[Data provided]:
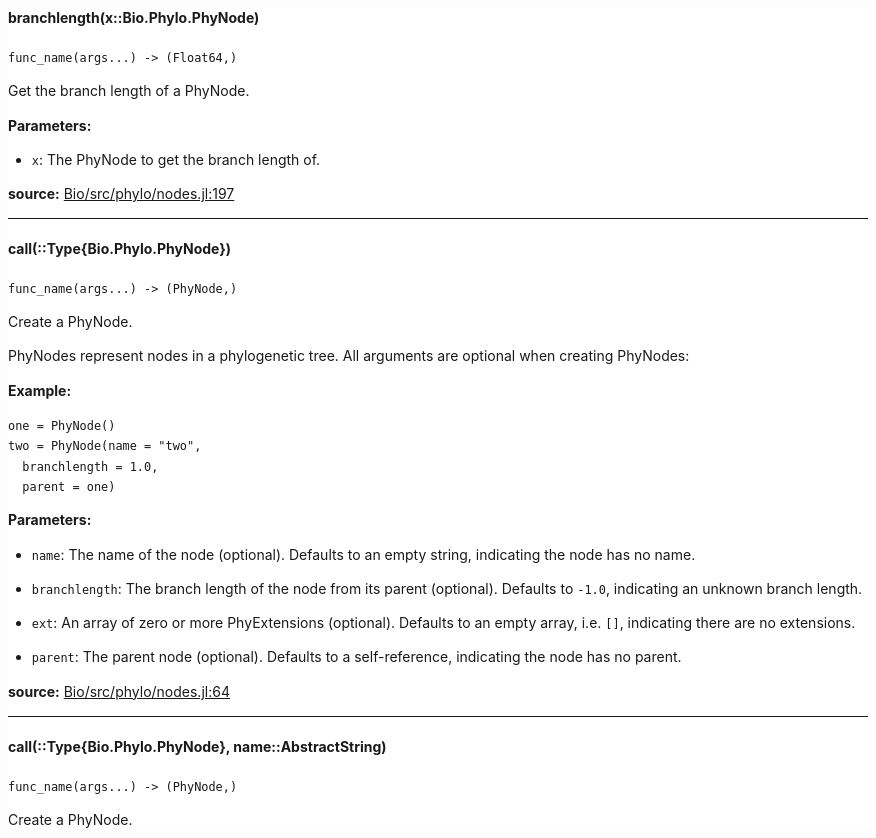 
#### branchlength(x::Bio.Phylo.PhyNode)

    func_name(args...) -> (Float64,)

Get the branch length of a PhyNode.

**Parameters:**

* `x`: The PhyNode to get the branch length of.


**source:**
[Bio/src/phylo/nodes.jl:197](https://github.com/Ward9250/Bio.jl/tree/cfa79f96fb71ea6b394ff47e77e9a8a14708cb45/src/phylo/nodes.jl#L197)

---

#### call(::Type{Bio.Phylo.PhyNode})

    func_name(args...) -> (PhyNode,)

Create a PhyNode.

PhyNodes represent nodes in a phylogenetic tree. All arguments are optional 
when creating PhyNodes:

**Example:**

    one = PhyNode()
    two = PhyNode(name = "two",
      branchlength = 1.0,
      parent = one)

**Parameters:**

* `name`:         The name of the node (optional). Defaults to an empty string, indicating
                  the node has no name.

* `branchlength`: The branch length of the node from its parent (optional).
                  Defaults to `-1.0`, indicating an unknown branch length.

* `ext`:          An array of zero or more PhyExtensions (optional). Defaults to an empty
                  array, i.e. `[]`, indicating there are no extensions.

* `parent`:       The parent node (optional). Defaults to a self-reference, indicating
                  the node has no parent.


**source:**
[Bio/src/phylo/nodes.jl:64](https://github.com/Ward9250/Bio.jl/tree/cfa79f96fb71ea6b394ff47e77e9a8a14708cb45/src/phylo/nodes.jl#L64)

---

#### call(::Type{Bio.Phylo.PhyNode}, name::AbstractString)

    func_name(args...) -> (PhyNode,)

Create a PhyNode.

[Activity]: Of the lines above, retype only those from the line containing "empty string, indicating" through the line containing "unknown branch length.", including both, exactly.

[Exercise result]:
* `name`:         The name of the node (optional). Defaults to an empty string, indicating
                  the node has no name.

* `branchlength`: The branch length of the node from its parent (optional).
                  Defaults to `-1.0`, indicating an unknown branch length.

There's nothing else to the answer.